Alors nous vous proposons de découvrir et de comprendre dans cet article :
  • Pourquoi il faut traiter l'eau du réseau de chauffage ?
  • Quelles sont les principales causes de dégradation du réseau ?
  • Comment traiter son installation de chauffage ?
  • Quelles sont les recommandations ?

Pourquoi traiter l'eau des réseaux de chauffage

Qu'ils soient pour la production du chauffage ou celle de l'eau chaude sanitaire, tous les réseaux et tous les organes de chauffage ou d'eau chaude sanitaire sont concernés par le traitement de l'eau, que les installations soient neuves ou anciennes. Car dès lors qu'un réseau de chauffage ou d'eau chaude sanitaire est mis en eau, il se produit une série de réactions physico-chimiques qui risquent de venir dégrader l'unité de production de chaleur, le réseau et les émetteurs au cours du temps.

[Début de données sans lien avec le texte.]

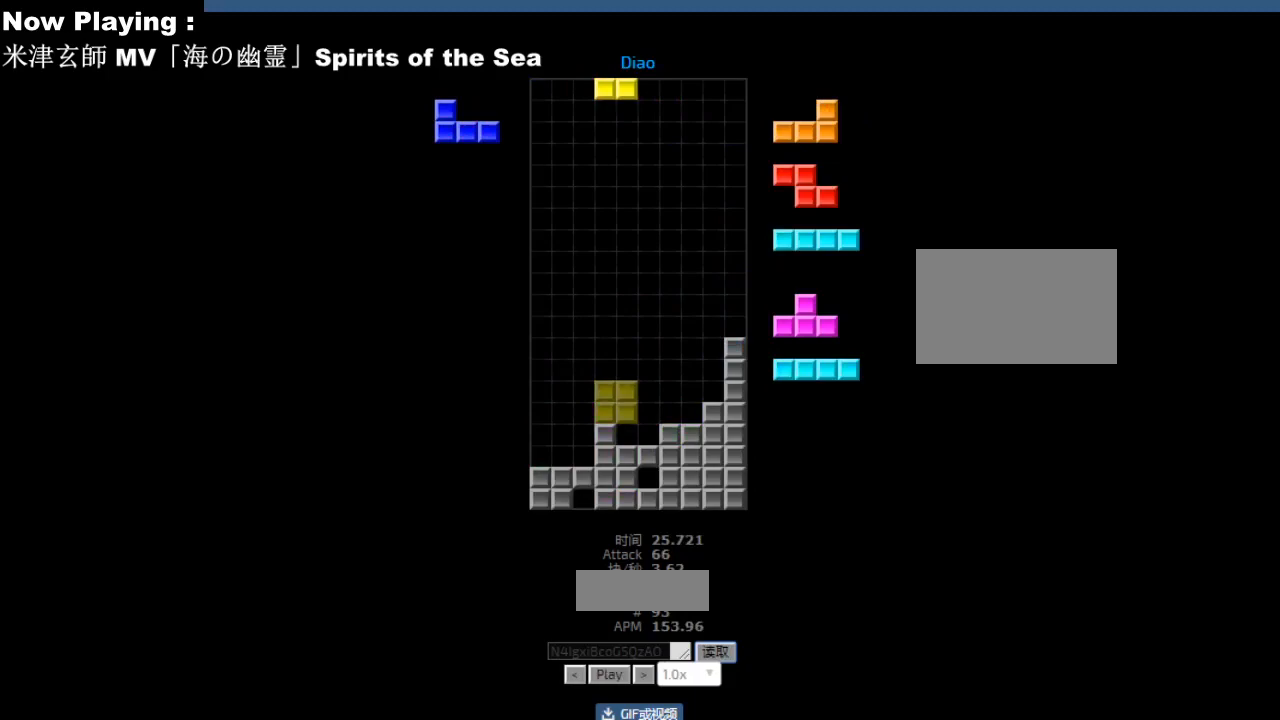
{"keys": [], "events": []}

Les principales causes de dégradation d'une installation de chauffage ou de production d'eau chaude sanitaire sont :
  • l'entartrage,
  • la corrosion,
  • les boues,
  • les bactéries et les micro-organismes.
Deux paramètres principaux permettent d'apprécier la qualité de l'eau : le pH et le TH.

Le pH ou potentiel hydrogène

Il indique la concentration des ions hydrogène présents dans l'eau, c'est-à-dire si une eau est plutôt acide ou basique. Il permet d'évaluer le caractère agressif ou incrustant d'une eau.

Le pH se mesure sur une échelle allant de 0 à 14 :


Mesure du pH Qualité de l'eau Conséquences
pH de 0 à 7 Eau acide Favorise la corrosion
pH de 7 Eau neutre -
pH de 7 à 14 Eau basique ou alcaline Favorise l'apparition du tartre

Le TH ou titre hydrotimétrique

Il représente la somme des concentrations en ion calcium et magnésium. Il s'exprime en « degré français » ou °f. Cette mesure indique donc le risque de dépôt de tartre.

Aujourd'hui la dureté de l'eau ne fait pas l'objet d'une norme mais la recommandation des fabricants notamment de chaudière se situe entre 10 et 15°f (voir « Calcaire : toutes les chaudières sont sensibles ! »).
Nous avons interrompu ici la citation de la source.